<<<<
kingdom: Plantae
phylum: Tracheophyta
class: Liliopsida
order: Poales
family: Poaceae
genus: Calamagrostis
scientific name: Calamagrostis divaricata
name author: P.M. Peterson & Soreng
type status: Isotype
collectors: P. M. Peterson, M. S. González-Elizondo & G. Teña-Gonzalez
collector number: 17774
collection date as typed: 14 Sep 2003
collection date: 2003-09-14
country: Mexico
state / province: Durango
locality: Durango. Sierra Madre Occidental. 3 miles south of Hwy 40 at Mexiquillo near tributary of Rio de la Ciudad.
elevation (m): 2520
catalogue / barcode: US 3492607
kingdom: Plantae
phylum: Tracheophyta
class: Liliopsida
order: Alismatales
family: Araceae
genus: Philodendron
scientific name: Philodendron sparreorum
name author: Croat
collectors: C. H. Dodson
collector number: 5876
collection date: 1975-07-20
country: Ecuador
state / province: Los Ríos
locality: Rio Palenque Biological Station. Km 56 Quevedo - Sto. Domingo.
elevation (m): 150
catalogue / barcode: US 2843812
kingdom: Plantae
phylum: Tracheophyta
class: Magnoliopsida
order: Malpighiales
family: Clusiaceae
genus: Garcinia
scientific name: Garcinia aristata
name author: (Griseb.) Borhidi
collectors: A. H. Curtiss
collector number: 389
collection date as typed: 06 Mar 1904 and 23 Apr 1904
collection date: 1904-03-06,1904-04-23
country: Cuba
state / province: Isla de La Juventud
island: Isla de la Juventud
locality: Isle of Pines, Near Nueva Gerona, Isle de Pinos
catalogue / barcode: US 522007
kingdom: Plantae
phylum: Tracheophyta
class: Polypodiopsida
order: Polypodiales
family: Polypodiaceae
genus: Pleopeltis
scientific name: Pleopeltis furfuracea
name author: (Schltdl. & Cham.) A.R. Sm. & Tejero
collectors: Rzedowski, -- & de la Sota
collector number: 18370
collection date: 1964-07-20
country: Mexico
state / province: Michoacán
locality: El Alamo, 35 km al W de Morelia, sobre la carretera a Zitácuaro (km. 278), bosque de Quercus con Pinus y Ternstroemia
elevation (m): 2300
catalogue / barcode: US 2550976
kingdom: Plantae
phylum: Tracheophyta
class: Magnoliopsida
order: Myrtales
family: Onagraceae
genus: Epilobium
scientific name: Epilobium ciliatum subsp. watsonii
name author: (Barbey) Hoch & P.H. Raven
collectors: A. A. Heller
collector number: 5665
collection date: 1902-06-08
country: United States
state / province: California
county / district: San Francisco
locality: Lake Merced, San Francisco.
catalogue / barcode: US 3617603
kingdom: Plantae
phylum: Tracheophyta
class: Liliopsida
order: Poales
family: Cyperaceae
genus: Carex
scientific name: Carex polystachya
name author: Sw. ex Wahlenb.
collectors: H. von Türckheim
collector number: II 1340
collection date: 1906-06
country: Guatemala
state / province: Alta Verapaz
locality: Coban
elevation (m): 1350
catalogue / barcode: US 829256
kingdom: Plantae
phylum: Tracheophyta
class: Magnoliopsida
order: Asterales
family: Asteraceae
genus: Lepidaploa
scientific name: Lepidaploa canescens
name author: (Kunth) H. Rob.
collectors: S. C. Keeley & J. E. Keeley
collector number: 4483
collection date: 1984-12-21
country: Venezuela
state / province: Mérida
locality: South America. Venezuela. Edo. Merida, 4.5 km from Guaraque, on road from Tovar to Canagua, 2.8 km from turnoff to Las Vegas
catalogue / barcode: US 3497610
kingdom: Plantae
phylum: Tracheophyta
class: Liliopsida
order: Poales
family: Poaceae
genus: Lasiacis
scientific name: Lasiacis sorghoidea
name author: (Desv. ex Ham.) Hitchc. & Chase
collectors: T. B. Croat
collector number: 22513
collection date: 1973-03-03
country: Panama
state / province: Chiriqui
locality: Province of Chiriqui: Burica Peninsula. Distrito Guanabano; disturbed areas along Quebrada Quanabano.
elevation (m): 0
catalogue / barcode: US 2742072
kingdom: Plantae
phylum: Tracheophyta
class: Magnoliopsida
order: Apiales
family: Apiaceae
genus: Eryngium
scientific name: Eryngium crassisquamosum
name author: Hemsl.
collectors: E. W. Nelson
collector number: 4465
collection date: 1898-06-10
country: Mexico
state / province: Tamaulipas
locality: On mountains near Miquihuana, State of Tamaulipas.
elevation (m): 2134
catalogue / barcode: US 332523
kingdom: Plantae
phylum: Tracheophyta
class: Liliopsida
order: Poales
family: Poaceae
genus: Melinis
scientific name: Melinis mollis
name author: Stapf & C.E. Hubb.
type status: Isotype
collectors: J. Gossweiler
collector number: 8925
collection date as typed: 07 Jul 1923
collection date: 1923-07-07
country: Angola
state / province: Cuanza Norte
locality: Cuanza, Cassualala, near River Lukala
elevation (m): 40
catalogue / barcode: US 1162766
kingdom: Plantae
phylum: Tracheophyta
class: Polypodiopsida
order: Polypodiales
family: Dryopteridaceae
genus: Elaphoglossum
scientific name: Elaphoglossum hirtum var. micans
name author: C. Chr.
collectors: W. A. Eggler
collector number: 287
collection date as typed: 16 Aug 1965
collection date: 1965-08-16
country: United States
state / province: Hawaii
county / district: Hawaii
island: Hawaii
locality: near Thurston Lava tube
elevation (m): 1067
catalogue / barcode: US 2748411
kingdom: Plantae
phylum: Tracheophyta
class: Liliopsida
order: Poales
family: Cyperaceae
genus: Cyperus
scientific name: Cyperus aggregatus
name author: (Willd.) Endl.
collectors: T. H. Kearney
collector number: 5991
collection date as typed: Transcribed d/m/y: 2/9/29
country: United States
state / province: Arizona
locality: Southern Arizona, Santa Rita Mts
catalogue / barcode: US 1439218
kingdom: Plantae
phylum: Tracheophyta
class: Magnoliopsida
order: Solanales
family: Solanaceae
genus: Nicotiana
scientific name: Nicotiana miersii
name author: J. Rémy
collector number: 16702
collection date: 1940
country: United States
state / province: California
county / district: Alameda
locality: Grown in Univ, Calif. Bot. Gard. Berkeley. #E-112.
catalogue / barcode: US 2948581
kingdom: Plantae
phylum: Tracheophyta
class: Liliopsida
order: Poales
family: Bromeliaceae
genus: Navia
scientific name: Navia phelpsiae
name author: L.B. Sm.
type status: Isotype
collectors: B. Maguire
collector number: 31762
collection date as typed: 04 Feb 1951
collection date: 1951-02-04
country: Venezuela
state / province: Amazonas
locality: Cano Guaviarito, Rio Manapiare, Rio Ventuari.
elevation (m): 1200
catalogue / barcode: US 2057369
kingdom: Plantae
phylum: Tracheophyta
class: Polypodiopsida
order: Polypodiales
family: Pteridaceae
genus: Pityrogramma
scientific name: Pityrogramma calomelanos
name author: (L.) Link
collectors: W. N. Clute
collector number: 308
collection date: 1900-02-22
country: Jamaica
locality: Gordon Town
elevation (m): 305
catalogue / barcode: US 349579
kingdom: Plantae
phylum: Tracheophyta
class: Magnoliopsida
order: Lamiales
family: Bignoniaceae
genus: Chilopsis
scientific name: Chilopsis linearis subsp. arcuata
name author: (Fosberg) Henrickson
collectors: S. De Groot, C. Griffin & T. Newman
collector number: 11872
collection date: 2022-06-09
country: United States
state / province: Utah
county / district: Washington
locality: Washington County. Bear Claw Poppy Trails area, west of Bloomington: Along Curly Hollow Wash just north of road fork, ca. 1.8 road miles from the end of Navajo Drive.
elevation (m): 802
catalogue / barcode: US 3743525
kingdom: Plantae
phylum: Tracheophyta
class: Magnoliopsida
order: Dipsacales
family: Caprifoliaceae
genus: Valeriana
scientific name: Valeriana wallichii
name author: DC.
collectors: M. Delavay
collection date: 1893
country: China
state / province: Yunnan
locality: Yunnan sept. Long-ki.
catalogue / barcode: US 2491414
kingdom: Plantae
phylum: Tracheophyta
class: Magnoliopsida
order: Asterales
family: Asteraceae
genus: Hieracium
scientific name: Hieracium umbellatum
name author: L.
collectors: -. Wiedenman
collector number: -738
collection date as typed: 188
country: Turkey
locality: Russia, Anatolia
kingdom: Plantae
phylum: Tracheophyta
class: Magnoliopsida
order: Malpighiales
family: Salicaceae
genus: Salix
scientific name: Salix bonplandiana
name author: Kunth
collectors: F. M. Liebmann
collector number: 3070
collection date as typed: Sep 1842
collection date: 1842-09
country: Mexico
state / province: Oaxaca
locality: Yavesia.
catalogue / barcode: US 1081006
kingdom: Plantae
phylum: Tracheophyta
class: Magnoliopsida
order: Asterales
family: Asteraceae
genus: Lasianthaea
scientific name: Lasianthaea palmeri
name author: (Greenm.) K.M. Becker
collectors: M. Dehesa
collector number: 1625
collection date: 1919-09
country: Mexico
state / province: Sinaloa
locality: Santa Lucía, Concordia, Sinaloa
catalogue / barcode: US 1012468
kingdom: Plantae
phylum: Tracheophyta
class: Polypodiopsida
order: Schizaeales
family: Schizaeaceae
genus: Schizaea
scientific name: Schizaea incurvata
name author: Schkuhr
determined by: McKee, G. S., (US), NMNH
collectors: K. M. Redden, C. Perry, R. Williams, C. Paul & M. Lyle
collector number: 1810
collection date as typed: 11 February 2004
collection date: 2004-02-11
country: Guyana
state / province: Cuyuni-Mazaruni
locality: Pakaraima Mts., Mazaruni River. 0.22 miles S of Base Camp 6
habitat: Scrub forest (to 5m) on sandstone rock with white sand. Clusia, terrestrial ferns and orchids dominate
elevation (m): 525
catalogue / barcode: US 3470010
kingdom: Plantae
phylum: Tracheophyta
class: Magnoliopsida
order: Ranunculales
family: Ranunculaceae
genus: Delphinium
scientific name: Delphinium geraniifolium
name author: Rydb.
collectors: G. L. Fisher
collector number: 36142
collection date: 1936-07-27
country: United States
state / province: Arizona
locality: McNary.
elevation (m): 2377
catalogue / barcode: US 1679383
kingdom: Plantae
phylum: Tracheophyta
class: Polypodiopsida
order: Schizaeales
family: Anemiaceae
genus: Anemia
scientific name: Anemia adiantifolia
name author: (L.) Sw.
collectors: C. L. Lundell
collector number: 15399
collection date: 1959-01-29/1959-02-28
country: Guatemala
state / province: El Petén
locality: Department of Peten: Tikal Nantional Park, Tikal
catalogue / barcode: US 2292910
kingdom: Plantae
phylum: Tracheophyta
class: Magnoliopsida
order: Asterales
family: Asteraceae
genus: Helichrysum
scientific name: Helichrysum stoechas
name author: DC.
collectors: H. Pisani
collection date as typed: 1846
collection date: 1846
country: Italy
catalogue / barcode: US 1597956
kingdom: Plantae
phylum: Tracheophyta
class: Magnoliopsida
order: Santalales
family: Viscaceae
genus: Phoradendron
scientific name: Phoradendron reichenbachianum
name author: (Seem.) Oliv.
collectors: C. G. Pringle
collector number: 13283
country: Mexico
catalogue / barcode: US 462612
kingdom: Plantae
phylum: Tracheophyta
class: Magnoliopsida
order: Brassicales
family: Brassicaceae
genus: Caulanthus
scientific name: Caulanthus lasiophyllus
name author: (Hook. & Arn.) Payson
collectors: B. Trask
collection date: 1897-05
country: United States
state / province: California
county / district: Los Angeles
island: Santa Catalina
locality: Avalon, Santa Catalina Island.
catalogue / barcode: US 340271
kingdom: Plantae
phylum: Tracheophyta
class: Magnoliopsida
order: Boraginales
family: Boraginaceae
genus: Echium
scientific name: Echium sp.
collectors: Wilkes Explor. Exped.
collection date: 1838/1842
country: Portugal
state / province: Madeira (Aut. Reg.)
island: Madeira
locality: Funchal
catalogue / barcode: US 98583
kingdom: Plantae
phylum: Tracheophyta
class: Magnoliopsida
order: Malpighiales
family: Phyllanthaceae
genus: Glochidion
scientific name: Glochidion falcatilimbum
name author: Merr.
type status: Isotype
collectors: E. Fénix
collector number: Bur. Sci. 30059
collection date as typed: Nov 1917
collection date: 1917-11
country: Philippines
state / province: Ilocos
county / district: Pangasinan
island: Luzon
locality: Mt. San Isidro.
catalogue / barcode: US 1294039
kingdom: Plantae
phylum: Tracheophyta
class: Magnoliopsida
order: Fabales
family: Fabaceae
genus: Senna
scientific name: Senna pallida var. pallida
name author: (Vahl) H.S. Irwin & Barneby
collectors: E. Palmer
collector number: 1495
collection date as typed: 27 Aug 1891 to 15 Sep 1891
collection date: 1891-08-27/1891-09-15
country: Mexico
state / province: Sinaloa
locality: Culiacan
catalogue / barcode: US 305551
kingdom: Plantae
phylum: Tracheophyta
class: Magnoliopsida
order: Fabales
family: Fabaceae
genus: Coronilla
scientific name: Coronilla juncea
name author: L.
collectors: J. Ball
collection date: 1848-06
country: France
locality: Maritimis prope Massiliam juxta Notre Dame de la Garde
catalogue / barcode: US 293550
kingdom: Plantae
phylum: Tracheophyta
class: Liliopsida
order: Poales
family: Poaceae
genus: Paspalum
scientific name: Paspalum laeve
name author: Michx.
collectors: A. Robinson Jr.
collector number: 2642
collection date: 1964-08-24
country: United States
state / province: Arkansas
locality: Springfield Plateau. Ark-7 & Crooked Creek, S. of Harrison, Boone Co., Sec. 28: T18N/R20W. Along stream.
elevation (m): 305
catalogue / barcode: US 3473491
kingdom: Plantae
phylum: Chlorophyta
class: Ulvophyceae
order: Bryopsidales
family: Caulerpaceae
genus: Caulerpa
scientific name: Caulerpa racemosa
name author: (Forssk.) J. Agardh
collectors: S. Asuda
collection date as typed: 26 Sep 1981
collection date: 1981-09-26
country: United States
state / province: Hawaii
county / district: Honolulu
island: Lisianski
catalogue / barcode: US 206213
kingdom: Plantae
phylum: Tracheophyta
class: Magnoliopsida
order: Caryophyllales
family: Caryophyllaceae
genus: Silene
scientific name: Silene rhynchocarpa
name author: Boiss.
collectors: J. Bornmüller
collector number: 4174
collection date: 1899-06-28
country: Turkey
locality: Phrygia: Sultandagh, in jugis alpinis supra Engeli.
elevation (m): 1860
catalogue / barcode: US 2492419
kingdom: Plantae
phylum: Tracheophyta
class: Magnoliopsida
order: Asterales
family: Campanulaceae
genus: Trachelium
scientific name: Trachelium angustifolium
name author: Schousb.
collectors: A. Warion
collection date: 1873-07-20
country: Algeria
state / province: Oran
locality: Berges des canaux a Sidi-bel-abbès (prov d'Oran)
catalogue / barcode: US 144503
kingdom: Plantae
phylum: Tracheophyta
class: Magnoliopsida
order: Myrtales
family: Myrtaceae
>>>>
_YOUR OBJECTIVE_
Print everything in the records from the line containing "name author: (Seem.) Oliv." down to the line containing "scientific name: Caulanthus lasiophyllus", both ends included, with each line repeated exactly.

_RESULT OF THIS EXERCISE_
name author: (Seem.) Oliv.
collectors: C. G. Pringle
collector number: 13283
country: Mexico
catalogue / barcode: US 462612
kingdom: Plantae
phylum: Tracheophyta
class: Magnoliopsida
order: Brassicales
family: Brassicaceae
genus: Caulanthus
scientific name: Caulanthus lasiophyllus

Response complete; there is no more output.